Many organizations have documented their reports (or at least their most critical reports). And hopefully this information is in an accessible knowledgebase. This is often referred to as a report catalog or a data deliverable catalog. Our suggestion is that this accessible information be expanded and include information on other data processing activities. This catalog, which we call a data processing catalog, is a critical piece of data governance and data intelligence. Remember the goal is to help people. This is more than an inventory of your reports. And in this blog post we will cover what should be in this catalog and talk more about what we call a data processing catalog.
What is in your data processing catalog or should be?
- Reports – You probably have some or all your columnar reports documented. Start with the critical reports or the ones that are being asked for. Do not forget about the graphical visualizations (charts), queries or views. Document whether this is a report that is curated or certified for use. Provide the information in this document that would be needed when accessed from the report itself.
- ETL (Extract/Transform/Load) – Make sure that you especially document the ETL processes to a data mart and data warehouse.
- Surveys – Make sure that your data processing catalog includes data extracts to flat files for external surveys or data collections as well as the survey data collection for internal survey analysis.
- Data Integration Processes – Integrations are usually created and then forgotten. And then a change occurs in a database, and it is a major effort to make this change in the integration. It is critical that integrations be documented and placed in the data processing catalog. This includes inbound data integrations such as file import processes and inbound web service API imports. Do not forget to document the outbound integrations as well such as an extract file to external batch integration and pushes to external web service APIs.
- Collections – This is our term for anything that is a group of documents. Usually a dashboard is a collection as it is a group of visualizations. Or an aggregated report like a fact book at a college institution is a collection. It should be documented on how the various components (do not forget to link to these documents) are gathered and put together.
What are some of the shoulds regarding a data processing catalog?
- You should have a data request process in place. Make this process of asking for a new report or integration or dashboard easy to do. This process will increase trust in your data and improve your organization’s information. This process feeds what should be in the data processing catalog.

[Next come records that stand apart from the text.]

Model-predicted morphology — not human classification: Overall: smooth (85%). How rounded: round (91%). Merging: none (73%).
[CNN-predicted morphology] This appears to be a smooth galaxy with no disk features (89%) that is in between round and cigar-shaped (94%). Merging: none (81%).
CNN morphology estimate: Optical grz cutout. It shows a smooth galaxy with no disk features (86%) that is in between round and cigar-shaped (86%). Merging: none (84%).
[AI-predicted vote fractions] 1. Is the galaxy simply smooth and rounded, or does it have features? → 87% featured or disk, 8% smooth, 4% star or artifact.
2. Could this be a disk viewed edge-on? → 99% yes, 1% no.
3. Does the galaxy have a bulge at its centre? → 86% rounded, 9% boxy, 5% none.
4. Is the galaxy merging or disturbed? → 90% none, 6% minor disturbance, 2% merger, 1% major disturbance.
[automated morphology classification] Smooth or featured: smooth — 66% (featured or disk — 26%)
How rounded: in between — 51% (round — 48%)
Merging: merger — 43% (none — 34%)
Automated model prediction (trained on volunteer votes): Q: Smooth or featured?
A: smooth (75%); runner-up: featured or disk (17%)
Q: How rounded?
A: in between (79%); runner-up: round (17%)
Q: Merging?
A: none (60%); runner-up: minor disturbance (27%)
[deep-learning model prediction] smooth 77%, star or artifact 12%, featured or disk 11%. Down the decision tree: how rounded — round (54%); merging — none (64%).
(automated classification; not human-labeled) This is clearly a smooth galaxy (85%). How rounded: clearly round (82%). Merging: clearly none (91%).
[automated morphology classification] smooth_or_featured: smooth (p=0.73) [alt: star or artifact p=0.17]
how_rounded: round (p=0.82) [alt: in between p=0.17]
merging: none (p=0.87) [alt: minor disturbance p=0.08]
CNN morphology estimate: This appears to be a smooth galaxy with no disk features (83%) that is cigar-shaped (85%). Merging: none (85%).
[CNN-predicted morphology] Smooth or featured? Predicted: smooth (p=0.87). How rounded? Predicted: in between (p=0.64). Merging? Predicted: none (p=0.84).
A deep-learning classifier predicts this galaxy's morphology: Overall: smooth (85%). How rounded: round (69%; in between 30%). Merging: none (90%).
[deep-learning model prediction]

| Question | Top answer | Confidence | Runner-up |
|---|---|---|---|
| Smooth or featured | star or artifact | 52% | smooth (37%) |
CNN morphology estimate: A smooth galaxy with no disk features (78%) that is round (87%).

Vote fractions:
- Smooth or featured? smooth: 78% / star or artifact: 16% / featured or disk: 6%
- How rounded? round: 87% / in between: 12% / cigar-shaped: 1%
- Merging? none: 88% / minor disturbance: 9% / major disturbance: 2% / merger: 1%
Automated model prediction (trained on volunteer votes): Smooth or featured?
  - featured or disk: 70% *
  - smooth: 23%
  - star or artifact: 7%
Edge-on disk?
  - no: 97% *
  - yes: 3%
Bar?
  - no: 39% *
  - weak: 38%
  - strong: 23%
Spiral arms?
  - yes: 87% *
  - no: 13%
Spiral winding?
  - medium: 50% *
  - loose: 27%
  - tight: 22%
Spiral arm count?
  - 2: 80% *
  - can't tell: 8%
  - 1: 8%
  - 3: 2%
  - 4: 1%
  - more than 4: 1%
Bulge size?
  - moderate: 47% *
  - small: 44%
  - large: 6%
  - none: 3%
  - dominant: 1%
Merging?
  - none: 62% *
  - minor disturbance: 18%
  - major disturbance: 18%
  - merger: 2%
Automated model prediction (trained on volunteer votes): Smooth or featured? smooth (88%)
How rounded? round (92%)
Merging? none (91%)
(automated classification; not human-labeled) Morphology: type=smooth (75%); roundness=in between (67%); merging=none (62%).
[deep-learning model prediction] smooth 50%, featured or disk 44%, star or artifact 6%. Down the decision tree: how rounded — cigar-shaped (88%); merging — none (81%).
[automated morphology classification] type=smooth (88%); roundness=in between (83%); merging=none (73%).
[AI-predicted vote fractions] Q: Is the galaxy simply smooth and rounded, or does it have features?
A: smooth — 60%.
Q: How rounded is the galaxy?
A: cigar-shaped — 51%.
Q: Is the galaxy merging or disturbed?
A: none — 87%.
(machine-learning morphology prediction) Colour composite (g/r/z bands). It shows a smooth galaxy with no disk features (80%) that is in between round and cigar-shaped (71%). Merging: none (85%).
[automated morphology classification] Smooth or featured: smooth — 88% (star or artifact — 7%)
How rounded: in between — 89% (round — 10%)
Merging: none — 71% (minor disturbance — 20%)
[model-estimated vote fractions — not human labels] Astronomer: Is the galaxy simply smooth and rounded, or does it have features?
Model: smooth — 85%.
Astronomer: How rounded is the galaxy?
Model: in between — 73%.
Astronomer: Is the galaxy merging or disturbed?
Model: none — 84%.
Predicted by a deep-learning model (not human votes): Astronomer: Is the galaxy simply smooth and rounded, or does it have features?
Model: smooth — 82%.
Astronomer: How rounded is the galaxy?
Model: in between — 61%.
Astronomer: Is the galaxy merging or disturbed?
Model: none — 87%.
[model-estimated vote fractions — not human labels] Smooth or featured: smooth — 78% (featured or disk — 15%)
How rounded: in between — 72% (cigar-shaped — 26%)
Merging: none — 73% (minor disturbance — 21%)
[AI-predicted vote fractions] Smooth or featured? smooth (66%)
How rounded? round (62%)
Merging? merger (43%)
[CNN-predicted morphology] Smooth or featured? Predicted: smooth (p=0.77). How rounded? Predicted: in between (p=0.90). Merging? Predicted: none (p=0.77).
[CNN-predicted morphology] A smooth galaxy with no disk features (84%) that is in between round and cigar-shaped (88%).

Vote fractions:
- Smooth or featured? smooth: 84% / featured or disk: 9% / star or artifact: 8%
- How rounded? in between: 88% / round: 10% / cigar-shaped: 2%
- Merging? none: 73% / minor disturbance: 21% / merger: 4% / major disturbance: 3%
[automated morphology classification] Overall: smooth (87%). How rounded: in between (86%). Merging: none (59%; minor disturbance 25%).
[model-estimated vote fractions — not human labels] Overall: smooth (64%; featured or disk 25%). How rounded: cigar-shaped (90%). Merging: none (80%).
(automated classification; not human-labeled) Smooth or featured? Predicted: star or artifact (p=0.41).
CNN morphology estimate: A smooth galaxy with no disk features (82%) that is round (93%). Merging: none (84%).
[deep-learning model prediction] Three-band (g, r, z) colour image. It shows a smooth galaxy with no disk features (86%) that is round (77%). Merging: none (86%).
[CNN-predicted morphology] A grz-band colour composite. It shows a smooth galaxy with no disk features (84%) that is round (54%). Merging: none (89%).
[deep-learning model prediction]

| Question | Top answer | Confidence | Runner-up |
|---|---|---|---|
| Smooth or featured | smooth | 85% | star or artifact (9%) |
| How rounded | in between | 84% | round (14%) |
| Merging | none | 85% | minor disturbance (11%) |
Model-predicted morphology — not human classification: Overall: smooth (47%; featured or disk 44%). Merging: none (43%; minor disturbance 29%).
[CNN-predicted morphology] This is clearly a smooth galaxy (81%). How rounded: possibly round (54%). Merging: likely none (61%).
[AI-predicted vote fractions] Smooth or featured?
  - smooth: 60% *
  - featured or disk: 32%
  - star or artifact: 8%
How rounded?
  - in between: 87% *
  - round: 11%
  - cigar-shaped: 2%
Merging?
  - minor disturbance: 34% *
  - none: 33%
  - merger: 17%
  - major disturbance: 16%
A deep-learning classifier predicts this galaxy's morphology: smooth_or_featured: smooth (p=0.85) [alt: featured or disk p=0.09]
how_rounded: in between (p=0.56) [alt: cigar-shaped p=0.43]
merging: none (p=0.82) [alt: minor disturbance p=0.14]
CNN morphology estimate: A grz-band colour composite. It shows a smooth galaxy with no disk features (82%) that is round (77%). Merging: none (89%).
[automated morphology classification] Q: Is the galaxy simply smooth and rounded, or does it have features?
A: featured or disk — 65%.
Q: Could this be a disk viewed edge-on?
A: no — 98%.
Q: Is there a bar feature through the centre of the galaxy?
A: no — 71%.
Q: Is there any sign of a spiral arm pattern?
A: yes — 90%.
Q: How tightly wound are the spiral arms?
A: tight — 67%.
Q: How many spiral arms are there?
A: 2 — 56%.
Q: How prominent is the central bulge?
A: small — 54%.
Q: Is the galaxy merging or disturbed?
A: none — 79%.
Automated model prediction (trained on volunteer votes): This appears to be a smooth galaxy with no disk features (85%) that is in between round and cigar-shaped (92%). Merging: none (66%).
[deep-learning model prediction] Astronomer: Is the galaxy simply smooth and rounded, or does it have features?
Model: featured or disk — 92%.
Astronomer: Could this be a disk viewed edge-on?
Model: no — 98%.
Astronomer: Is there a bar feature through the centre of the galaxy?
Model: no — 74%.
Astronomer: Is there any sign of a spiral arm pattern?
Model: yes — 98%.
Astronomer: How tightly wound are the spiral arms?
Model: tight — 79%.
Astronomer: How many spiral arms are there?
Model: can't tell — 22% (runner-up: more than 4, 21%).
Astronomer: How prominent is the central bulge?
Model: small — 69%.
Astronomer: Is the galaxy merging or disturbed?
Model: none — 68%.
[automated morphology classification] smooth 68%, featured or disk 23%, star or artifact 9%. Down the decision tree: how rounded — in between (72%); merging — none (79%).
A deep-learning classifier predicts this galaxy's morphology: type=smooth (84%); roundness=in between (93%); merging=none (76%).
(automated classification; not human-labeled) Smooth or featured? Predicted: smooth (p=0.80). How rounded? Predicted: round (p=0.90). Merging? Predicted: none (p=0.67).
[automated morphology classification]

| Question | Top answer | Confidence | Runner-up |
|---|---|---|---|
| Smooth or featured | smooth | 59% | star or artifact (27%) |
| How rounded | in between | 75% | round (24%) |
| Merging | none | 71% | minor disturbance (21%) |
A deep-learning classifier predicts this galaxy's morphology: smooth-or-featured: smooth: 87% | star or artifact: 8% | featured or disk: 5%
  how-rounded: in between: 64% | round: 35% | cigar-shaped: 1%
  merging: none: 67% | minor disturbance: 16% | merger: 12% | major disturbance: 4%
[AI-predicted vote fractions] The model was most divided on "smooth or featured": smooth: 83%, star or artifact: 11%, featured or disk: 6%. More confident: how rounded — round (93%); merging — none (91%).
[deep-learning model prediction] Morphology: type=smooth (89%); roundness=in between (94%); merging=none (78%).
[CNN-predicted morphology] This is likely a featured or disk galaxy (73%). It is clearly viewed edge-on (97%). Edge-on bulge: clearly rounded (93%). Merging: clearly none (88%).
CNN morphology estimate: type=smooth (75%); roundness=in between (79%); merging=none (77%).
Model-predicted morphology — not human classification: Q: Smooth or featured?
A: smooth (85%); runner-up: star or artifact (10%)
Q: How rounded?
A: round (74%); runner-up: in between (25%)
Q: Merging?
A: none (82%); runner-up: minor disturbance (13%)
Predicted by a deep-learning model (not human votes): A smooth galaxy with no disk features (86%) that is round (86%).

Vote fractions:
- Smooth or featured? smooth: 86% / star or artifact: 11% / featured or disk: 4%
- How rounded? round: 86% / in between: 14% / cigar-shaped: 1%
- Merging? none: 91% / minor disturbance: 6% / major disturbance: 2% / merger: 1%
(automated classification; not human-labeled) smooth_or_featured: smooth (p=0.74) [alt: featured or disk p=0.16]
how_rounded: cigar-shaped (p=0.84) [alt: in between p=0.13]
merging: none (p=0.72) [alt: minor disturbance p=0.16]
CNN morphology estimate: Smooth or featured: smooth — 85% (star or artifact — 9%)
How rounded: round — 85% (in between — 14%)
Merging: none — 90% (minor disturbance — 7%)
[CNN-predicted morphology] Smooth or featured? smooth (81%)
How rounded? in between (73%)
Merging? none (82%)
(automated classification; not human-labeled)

- You should have different templates for different types of data requests or activity types. These templates should be easy to use but thorough. And remember to include examples or style guides. You are striving for consistency and completeness of the documentation.
- You should have workflows and people in place for approvals on the items going into the data processing catalog. This includes involving data stewards and subject matter experts (functional, technical, and policy) who can approve and curate the information.
- Besides at point of entry of the request, you should improve these documents (we also call them specifications) when data processing activities change or when there are questions about them.
What are some things to remember regarding a data processing catalog?
A good thing to remember is that a used and updated data processing catalog spawns and improves other data governance related content such as business glossary definitions, reference data lists, data lineage and data quality rules. Link documents together when applicable and mention the relationship between them. The linking of documents and the sharing of information with consumers makes these documents more beneficial to the organization. You want to help people. You want them to find information easily. You want to make it easy for them to submit data requests of all types.
In conclusion, expand your report catalog to include all types of data processing items. Keep adding to this data processing catalog with new requests and keep improving the documents in the catalog so that they can be used by others easily. The Data Cookbook solution by IData has a catalog so that this data processing information can be stored and easily found by users. Additional resources about a data processing or report catalog can be found here. We hope that this blog post was beneficial to you and your organization.
IData has a solution, the Data Cookbook, that can aid the employees and the organization in its data governance, data intelligence, data stewardship and data quality initiatives. IData also has experts that can assist with data governance, reporting, integration and other technology services on an as needed basis. Feel free to contact us and let us know how we can assist.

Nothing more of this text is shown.